第3話 浜辺

遠目にやつらの艦隊が見えてきた。

なんだあの数は、一体何隻いるんだ?たかだかこんな小さな島だぞ!

正気の沙汰じゃない!


「水上!なにをしている!はやく防空壕に入れ!」


あぁ了解だよ!


その後、奴らの砲撃は丸1日続いた。

これじゃあ飛行場なんか使い物にならないだろう。

こんな爆音をずっと聞いていたら頭がおかしくなりそうだ。


何時間が経ったのだろう。

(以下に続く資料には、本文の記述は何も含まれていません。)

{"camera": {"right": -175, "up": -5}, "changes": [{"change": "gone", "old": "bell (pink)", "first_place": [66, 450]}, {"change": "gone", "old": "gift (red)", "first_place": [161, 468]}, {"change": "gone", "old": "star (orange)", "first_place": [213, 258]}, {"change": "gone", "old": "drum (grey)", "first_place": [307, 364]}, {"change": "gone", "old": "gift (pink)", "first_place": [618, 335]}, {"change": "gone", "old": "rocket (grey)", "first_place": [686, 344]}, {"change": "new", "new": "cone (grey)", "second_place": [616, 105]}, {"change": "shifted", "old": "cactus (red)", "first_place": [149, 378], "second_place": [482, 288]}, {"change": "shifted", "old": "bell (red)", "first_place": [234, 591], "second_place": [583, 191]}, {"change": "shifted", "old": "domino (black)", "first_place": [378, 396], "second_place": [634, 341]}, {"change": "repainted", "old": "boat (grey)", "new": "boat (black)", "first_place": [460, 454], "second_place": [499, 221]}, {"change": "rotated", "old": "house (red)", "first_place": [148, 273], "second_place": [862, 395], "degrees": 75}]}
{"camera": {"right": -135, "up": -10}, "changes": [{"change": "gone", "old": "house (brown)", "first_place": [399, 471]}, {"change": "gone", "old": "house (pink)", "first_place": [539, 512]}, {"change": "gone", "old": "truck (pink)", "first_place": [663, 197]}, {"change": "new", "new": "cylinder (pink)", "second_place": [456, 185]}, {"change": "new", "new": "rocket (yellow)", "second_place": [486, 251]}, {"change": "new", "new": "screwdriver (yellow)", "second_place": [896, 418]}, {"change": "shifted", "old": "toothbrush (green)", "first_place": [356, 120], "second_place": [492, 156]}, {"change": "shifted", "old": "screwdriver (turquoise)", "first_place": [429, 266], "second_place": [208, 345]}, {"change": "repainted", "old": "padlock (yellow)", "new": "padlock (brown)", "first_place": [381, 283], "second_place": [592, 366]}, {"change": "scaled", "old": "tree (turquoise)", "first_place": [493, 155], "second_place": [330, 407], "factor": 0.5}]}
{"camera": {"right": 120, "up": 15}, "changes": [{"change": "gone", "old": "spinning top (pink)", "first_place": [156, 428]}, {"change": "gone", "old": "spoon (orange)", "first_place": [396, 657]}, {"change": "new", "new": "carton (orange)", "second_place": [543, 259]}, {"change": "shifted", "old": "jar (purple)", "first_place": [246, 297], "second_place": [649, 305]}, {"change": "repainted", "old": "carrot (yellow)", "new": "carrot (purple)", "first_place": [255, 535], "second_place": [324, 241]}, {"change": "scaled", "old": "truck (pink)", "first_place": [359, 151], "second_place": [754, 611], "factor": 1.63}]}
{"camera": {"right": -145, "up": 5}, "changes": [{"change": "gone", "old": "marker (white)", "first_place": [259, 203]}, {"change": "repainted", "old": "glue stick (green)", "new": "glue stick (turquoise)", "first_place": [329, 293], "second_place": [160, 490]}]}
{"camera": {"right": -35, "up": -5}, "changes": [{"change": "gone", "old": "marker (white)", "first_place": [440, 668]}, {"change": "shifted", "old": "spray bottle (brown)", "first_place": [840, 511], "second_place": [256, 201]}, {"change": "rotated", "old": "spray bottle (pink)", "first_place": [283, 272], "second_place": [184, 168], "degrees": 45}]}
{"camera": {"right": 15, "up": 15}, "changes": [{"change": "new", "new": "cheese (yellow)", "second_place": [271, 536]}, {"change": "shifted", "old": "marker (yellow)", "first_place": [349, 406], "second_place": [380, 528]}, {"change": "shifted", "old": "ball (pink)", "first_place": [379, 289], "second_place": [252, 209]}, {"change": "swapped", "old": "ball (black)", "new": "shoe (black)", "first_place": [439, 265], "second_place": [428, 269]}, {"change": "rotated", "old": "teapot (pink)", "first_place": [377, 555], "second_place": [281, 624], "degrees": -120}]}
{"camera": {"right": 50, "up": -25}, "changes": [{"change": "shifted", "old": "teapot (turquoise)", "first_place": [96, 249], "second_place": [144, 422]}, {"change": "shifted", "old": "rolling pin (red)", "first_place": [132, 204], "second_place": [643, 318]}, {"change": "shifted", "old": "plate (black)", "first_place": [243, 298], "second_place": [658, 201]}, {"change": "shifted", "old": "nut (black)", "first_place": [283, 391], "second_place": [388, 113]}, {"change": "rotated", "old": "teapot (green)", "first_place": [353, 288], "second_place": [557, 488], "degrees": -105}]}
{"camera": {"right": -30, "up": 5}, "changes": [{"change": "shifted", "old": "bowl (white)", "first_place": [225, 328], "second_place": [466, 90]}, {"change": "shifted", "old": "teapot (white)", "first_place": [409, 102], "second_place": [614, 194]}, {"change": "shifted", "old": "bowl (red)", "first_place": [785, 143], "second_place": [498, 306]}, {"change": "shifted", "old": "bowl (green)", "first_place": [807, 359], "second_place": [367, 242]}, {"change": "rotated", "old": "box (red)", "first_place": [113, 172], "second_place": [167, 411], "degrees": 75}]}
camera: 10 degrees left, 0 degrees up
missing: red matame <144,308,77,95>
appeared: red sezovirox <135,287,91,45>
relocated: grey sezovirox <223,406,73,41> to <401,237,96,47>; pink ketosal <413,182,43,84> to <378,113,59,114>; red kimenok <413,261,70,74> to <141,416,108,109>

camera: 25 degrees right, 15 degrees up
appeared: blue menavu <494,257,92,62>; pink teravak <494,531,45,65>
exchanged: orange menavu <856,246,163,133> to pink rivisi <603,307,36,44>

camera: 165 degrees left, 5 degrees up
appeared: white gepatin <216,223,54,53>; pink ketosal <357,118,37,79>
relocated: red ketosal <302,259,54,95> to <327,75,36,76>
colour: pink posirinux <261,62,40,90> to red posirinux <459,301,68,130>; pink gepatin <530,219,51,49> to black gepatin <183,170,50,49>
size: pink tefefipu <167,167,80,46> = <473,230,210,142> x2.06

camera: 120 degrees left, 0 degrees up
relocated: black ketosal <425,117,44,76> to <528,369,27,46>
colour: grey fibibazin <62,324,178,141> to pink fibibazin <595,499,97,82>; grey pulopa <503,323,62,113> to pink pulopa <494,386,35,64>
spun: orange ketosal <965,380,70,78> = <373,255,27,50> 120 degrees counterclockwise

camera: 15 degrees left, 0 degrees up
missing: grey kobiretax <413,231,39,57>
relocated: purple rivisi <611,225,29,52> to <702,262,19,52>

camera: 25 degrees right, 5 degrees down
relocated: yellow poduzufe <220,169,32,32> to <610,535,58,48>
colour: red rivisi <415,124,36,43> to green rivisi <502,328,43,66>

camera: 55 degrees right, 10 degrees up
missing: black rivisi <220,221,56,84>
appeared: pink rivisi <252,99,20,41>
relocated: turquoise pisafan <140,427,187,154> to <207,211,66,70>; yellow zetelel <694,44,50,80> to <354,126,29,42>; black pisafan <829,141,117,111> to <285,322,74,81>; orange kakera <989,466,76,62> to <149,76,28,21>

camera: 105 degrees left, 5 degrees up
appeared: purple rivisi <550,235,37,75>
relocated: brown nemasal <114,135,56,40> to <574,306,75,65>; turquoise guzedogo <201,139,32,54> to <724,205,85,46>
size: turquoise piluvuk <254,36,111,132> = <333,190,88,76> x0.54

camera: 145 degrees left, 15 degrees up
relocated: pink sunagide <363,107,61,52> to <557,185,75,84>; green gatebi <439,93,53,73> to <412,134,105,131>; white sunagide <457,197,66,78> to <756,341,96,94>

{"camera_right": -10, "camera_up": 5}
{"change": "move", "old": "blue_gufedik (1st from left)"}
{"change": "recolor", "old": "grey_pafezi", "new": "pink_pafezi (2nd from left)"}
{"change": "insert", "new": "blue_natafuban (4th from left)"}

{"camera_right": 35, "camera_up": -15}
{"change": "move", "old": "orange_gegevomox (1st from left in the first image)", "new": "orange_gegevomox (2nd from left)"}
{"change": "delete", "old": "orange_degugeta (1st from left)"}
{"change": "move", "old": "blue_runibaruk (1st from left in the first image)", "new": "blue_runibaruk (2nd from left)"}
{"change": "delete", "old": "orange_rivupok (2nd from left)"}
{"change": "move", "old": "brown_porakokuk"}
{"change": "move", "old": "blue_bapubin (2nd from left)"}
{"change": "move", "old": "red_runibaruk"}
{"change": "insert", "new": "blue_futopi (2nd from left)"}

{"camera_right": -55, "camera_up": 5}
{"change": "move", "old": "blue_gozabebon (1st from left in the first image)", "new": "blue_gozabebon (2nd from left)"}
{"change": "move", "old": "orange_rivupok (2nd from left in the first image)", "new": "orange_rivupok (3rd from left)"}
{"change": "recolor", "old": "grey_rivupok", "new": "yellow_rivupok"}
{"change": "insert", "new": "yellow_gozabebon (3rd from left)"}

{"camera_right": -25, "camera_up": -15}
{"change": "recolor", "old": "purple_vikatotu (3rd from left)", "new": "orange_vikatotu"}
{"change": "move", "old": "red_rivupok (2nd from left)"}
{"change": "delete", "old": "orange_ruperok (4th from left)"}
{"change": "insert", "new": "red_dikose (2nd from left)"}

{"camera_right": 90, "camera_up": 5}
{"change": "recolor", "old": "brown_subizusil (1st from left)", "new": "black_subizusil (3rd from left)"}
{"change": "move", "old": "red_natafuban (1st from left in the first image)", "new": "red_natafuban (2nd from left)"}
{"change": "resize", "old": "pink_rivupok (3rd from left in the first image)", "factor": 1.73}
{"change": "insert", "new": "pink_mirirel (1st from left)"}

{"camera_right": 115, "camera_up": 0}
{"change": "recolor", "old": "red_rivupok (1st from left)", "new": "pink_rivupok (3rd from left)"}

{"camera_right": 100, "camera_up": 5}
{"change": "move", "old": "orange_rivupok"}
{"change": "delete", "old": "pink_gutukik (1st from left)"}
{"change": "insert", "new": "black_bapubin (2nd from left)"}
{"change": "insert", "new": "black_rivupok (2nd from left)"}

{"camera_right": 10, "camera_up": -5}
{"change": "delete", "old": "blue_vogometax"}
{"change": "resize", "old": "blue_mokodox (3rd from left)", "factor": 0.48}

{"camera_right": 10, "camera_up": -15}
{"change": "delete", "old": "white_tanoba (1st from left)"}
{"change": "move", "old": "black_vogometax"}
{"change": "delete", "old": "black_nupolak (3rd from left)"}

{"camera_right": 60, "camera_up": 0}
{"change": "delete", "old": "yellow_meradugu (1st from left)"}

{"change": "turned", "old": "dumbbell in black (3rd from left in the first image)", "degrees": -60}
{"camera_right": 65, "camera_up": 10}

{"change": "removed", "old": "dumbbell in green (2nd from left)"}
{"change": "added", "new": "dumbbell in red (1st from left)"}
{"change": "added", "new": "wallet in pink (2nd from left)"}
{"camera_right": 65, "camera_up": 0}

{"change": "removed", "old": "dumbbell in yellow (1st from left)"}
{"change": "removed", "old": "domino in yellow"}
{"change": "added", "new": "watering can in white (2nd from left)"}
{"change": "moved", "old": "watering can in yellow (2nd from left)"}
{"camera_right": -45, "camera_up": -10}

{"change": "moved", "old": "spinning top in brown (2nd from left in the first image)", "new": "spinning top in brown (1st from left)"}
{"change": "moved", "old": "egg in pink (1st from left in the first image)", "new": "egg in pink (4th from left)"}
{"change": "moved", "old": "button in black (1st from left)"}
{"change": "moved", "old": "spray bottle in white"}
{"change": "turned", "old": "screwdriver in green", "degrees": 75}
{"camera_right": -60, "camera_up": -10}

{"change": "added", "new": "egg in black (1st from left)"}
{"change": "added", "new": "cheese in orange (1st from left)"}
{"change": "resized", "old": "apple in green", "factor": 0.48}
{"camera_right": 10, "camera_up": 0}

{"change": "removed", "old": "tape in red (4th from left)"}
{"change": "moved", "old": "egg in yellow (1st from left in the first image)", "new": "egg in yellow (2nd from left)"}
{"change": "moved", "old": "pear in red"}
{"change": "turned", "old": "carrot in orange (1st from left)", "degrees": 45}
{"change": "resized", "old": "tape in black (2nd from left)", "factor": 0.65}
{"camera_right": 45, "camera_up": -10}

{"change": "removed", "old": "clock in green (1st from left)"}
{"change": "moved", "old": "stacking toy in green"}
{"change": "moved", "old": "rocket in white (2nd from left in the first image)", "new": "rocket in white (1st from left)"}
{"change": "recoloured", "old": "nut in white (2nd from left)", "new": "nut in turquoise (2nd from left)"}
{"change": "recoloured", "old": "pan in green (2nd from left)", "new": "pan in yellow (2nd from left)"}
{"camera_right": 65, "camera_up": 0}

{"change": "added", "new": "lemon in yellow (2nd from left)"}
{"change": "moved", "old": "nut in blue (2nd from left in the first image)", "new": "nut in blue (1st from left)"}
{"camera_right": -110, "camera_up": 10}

気づけばあたりは静かになっていた。


「水上!お前もじぶんの銃を持ってはやく持ち場につけ!」


今いきますよ!


俺の銃は三八式だ。

身長の割にはでかい。だが美しい形をしているもんだ。

だがこいつは鎖閂式だ。あいつらの火力には遠く及ばない。

しかも弾だってまともにもらえてねえんだ。

こんなんでどうしろってんだ。


アメ公の船が見えた。

すごい数だ。今からあれを相手にするのか...。

気が遠くなりそうだ。


「いいか、よく引き付けてから撃つんだぞ。慎重に、確実に殺せ。」


だいぶ近づいてきたぞ、まだ撃たないのか...?

いい加減撃たないと浜辺を制圧されるぞ!

最初の船が上陸しちまうぞ!


「まだだぞ、引き付けるんだ。」


正気か!?早く撃たないと...


「今だ!攻撃開始!」


その瞬間、目の前が真っ白に染まった。

気づくと目の前まで迫っていた舟艇から火が上がっていた。


「なにをしている、撃て、撃て!」


俺は持ってる弾をとにかく撃ち込んだ。

一体何人の敵が倒れたかわからない。

ただ、撃ち続けた。


「突撃だ!!」


「天皇陛下万歳!!」


そんな声が聞こえてきた。

そっちを見ると、となりを防衛していた中隊が不利と悟ったらしい。

突撃を仕掛けやがった。


「何をしている!?我々の任務は前線の防衛だぞ!」


そんな声も届かず、あいつらは突っ込んでいった。

米兵どももまさか突っ込んでくるとは思わなかったらしい。

完全に対応が遅れた。

何人かを切り伏せたが、次の瞬間、奴らの激しい銃撃にあって全滅した。